> [ASSIGNMENT]
State how many lines in the listing below contain the word "down", with no other words.
-- Opening Marker --
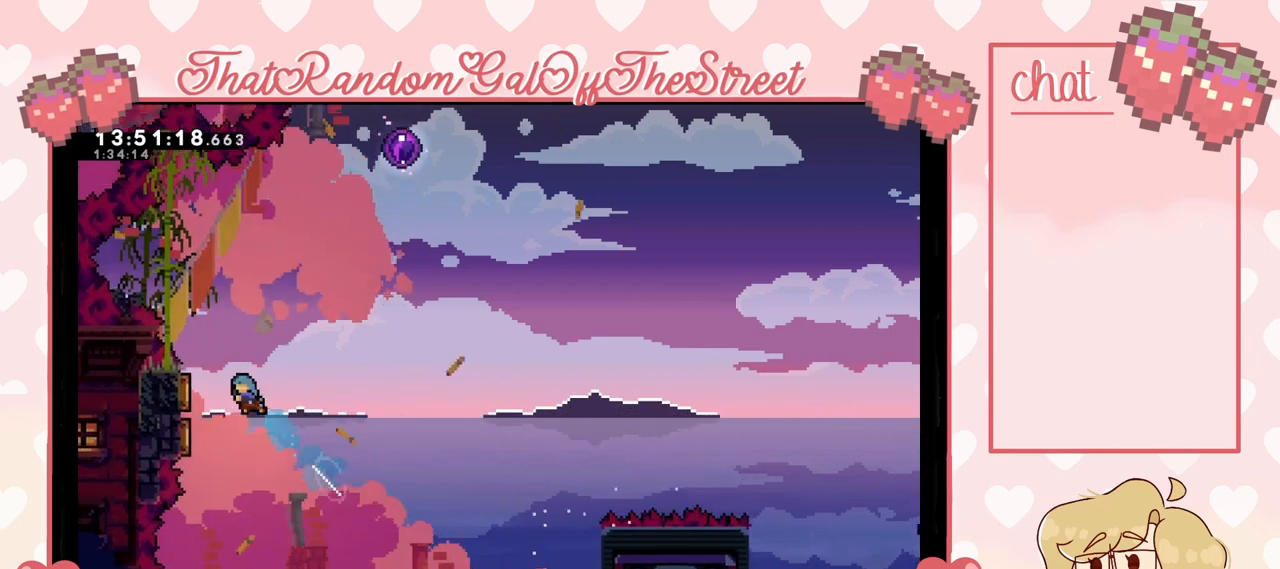
{"buttons": [], "left_stick": "up-right", "right_stick": "center", "events": [[100, "X", "up"], [300, "left_stick", "up-right"]]}
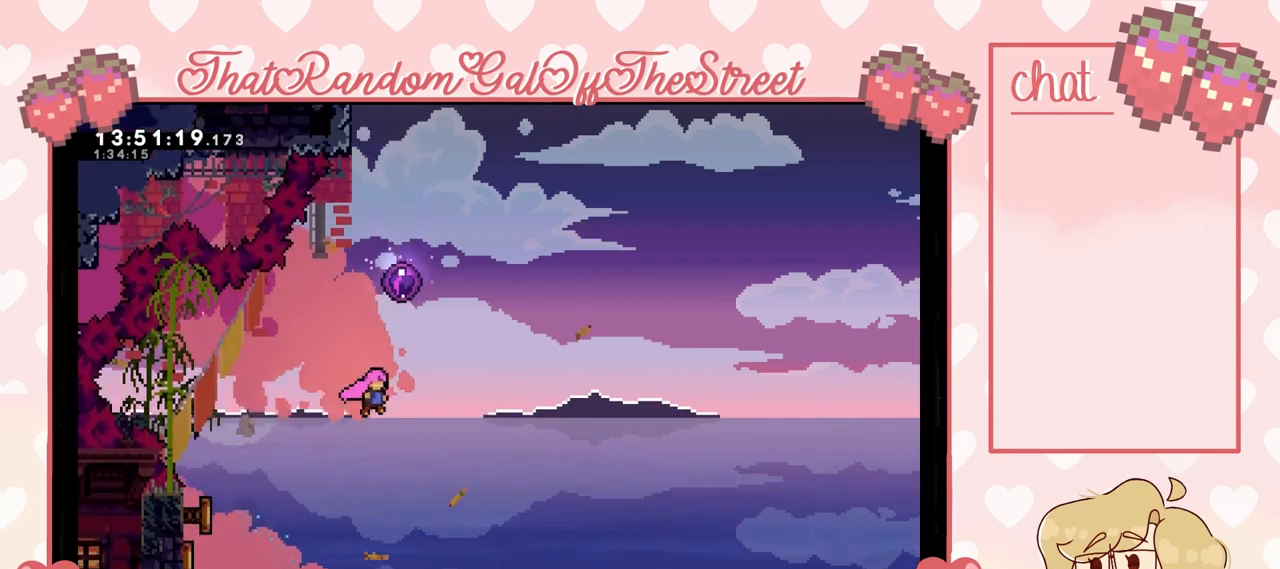
{"buttons": [], "left_stick": "up", "right_stick": "center", "events": [[167, "X", "down"], [167, "left_stick", "up"], [467, "X", "up"]]}
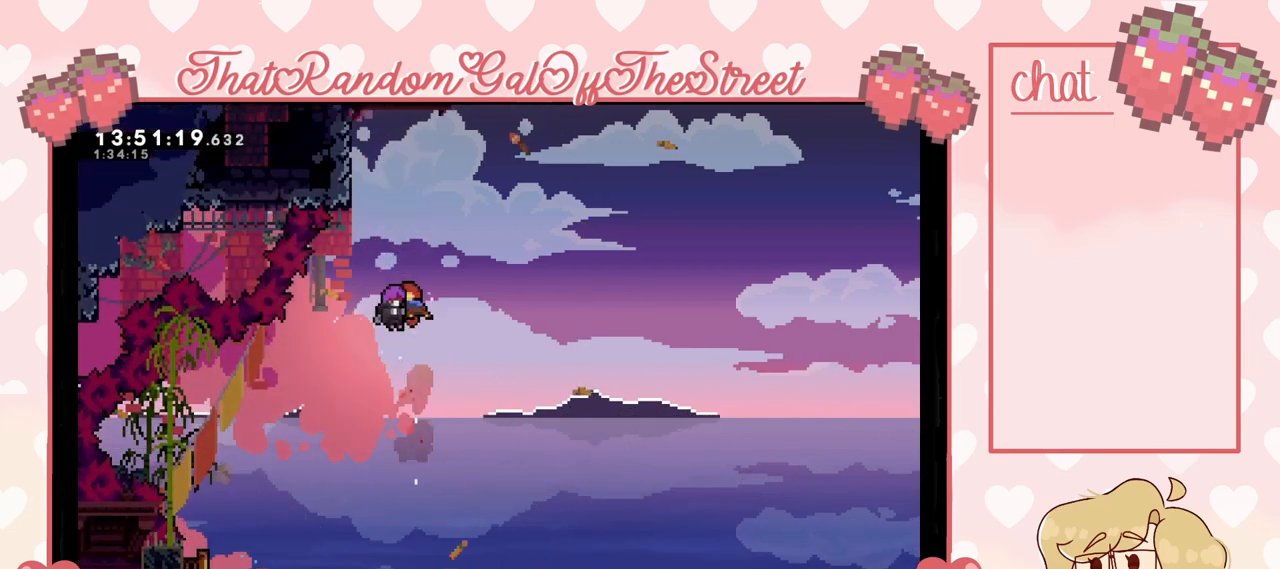
{"buttons": [], "left_stick": "up", "right_stick": "center", "events": []}
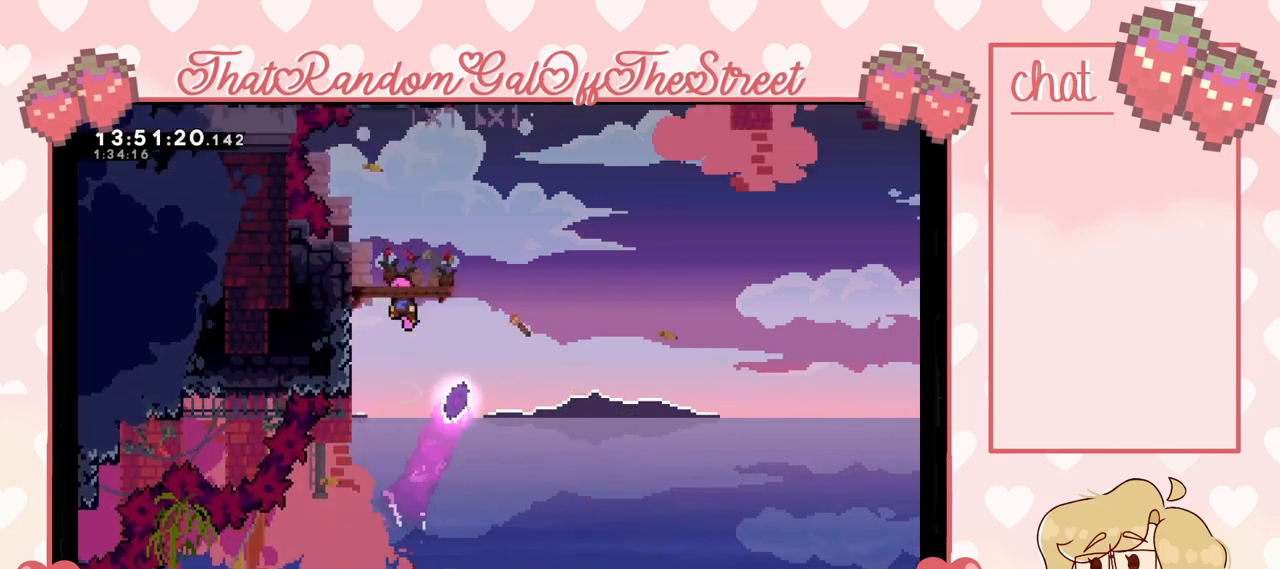
{"buttons": ["L2"], "left_stick": "center", "right_stick": "center", "events": [[67, "left_stick", "up-left"], [267, "L2", "down"], [433, "left_stick", "center"]]}
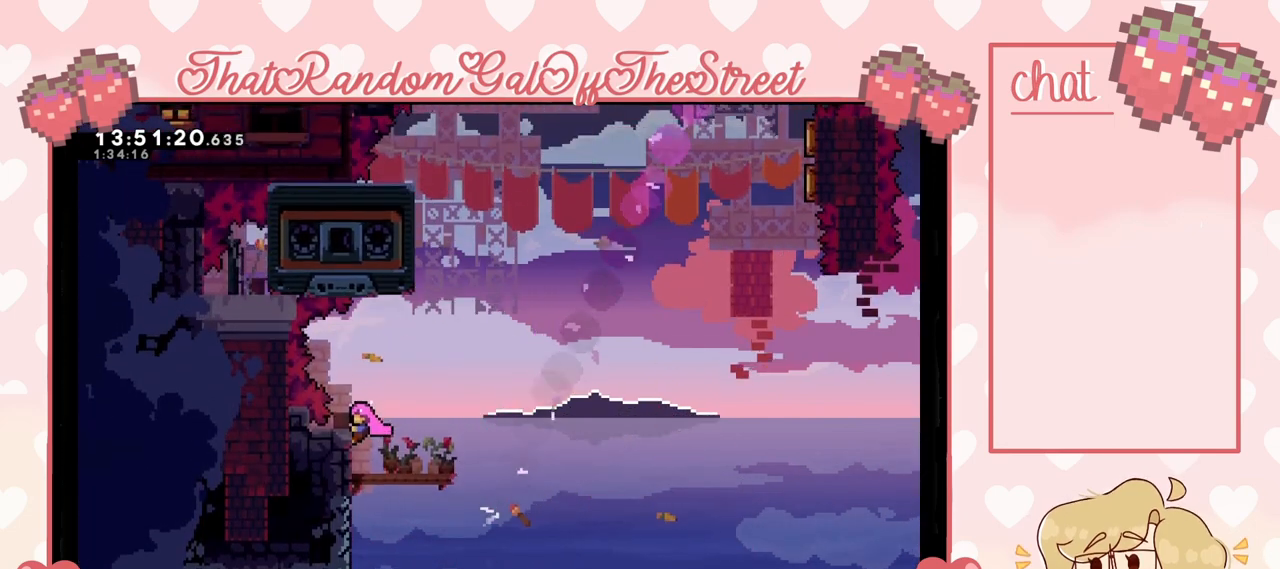
{"buttons": ["X"], "left_stick": "up", "right_stick": "center", "events": [[100, "L2", "up"], [233, "left_stick", "right"], [267, "A", "down"], [367, "left_stick", "up"], [400, "A", "up"], [500, "X", "down"]]}
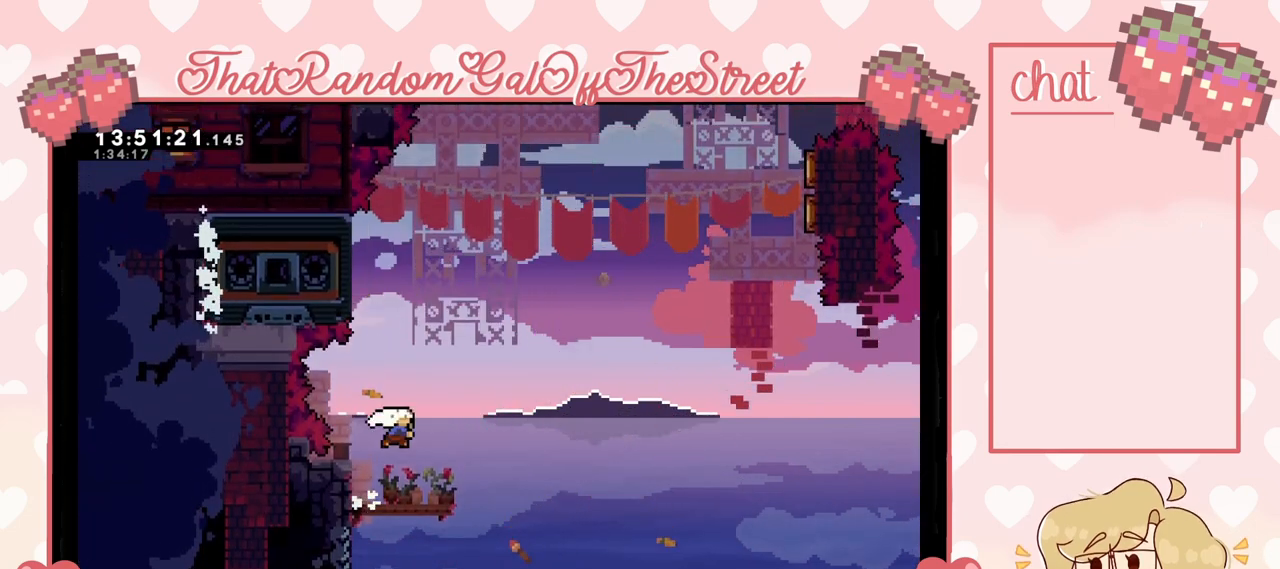
{"buttons": ["L2"], "left_stick": "up-left", "right_stick": "center", "events": [[267, "left_stick", "up-left"], [300, "X", "up"], [367, "L2", "down"]]}
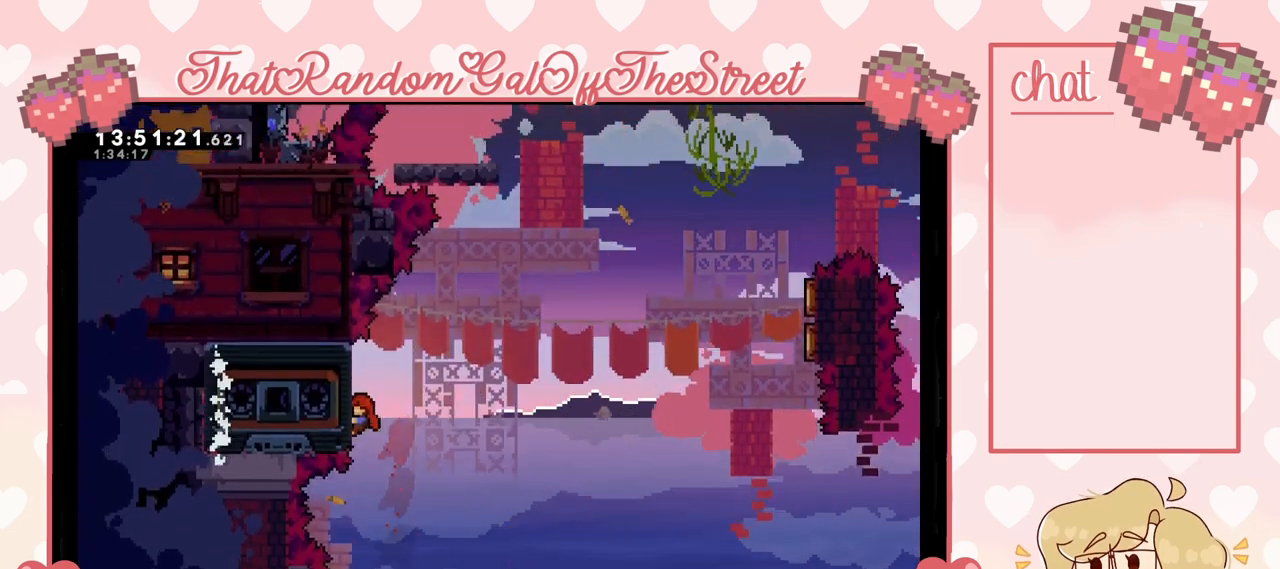
{"buttons": ["L2"], "left_stick": "center", "right_stick": "center", "events": [[233, "left_stick", "center"]]}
-- Closing Marker --
> [TASK OUTPUT]
4